The key is the WhatsUp Gold dashboard, an intuitive view offering historical performance information on the Optim network, servers, and applications in extensive detail. By just clicking on an application, server, database, etc. on the dashboard, Optim staff can ‘drill down’ to deeper levels to find the root cause of performance issues. “The unified dashboard is the best interface I’ve used and is definitely the de facto future of service, server and application monitoring. I get a single view at a highly granular level and am getting the data I need to proactively fix problems and eliminate downtime. I love it!” said Matt Cline, Senior Systems Administrator at Optim Healthcare.

Very quickly, Matt developed and implemented new profiles for Microsoft Active Directory, SQL Server, the facility’s picture archiving and communication system (PACs), GE Interface and several of the organizations electronic medical records applications, including SRS and Allscripts electronic health records (EHR).

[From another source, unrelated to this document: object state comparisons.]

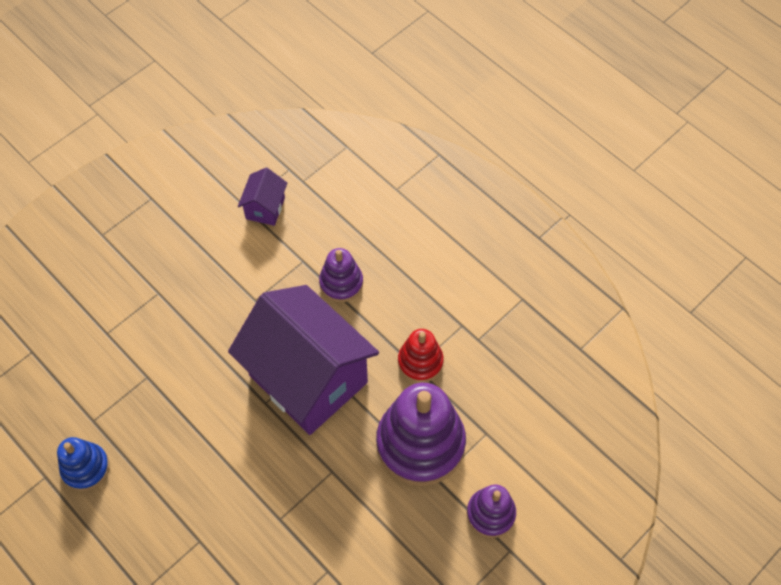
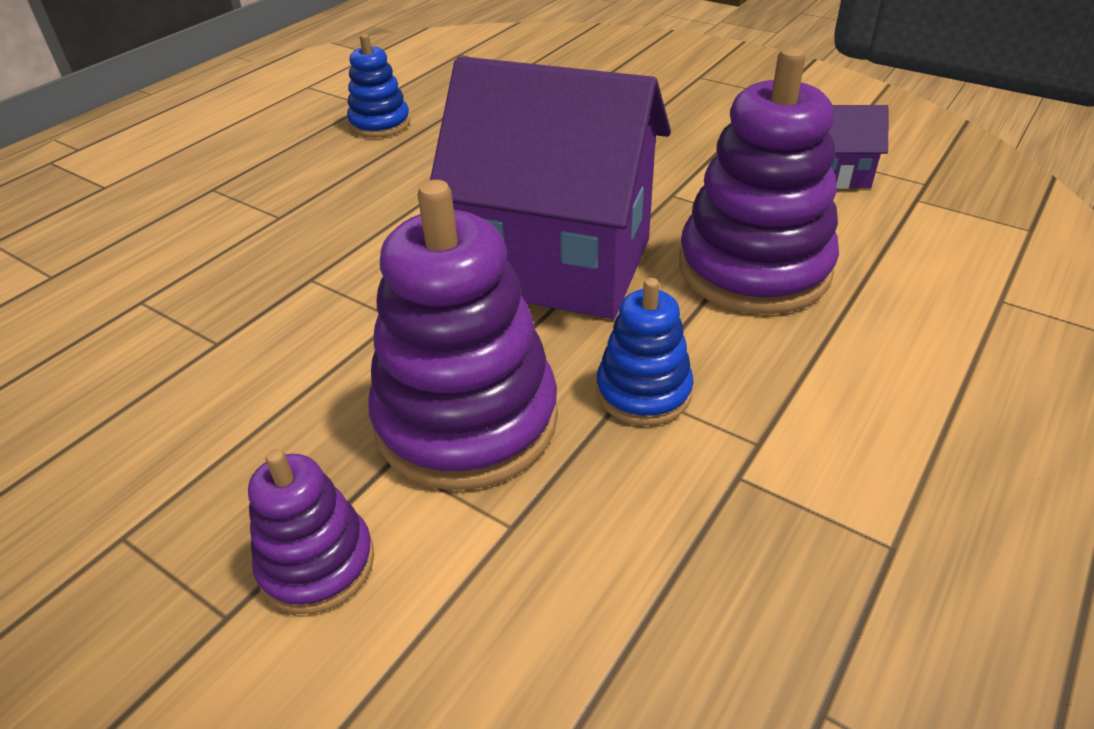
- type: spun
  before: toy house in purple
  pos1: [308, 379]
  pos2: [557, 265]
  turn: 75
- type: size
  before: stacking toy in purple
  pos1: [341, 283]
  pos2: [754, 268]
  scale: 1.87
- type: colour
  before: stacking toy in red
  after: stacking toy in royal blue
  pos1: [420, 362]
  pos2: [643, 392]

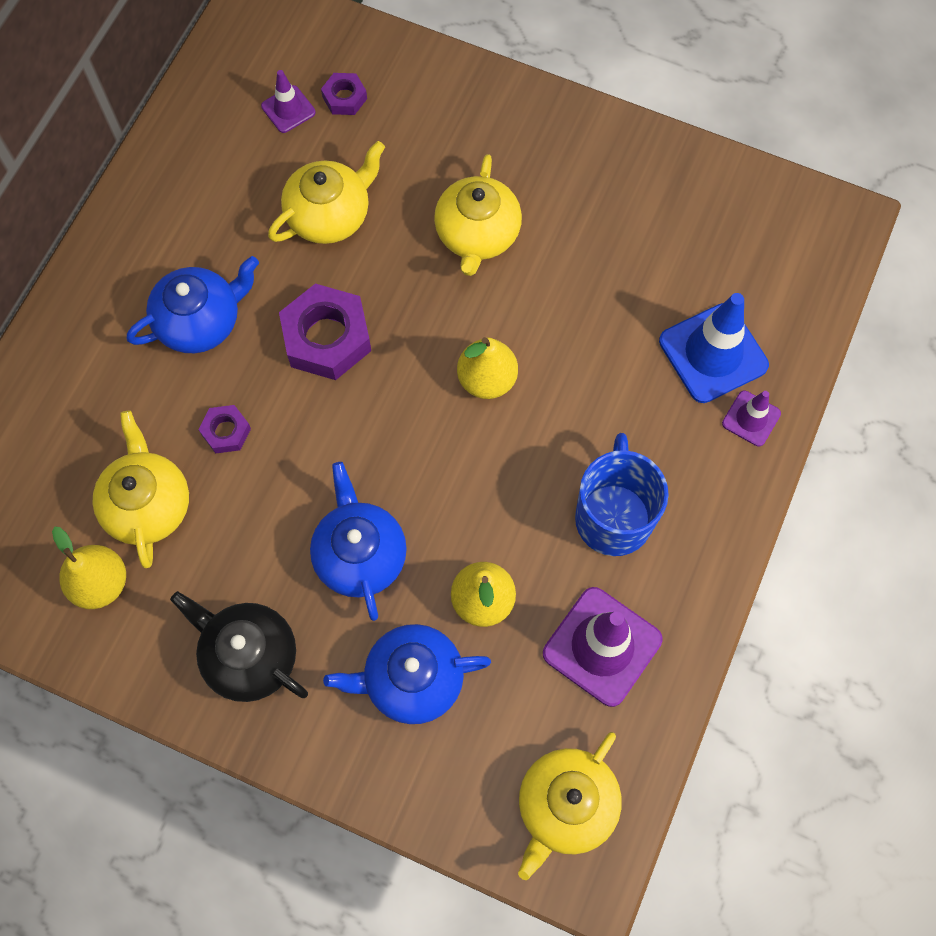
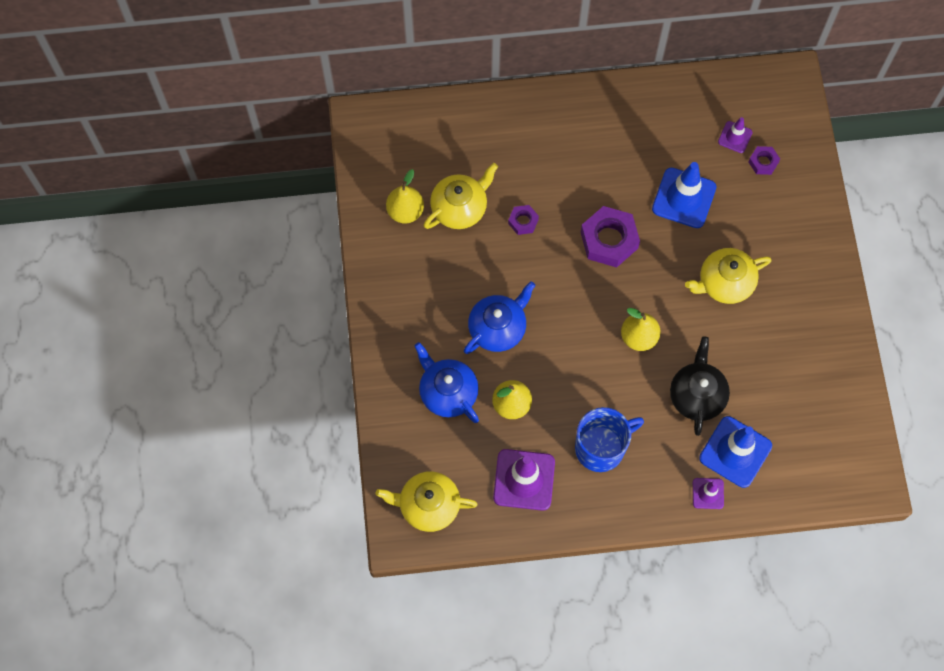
- type: missing
  before: teapot in royal blue
  pos1: [200, 321]
- type: relocated
  before: teapot in ebony
  pos1: [249, 656]
  pos2: [697, 395]
- type: exchanged
  before: teapot in yellow
  after: safety cone in royal blue
  pos1: [330, 215]
  pos2: [684, 198]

Learn more in our How Optim Healthcare Monitors the Health of its Entire IT Service case study.

How WhatsUp Gold Manages Logs

WhatsUp Gold Log Management provides easy visibility and management of device log data—all integrated into an industry-leading interface. You can monitor, filter, search, and alert logs for every device in your network while also watching for meta trends like log volume changes. You can also filter and archive logs to any storage location for any retention period to comply with regulatory requirements and preserve historic data. The result is world-class network monitoring and powerful log management all in one easy-to-use solution.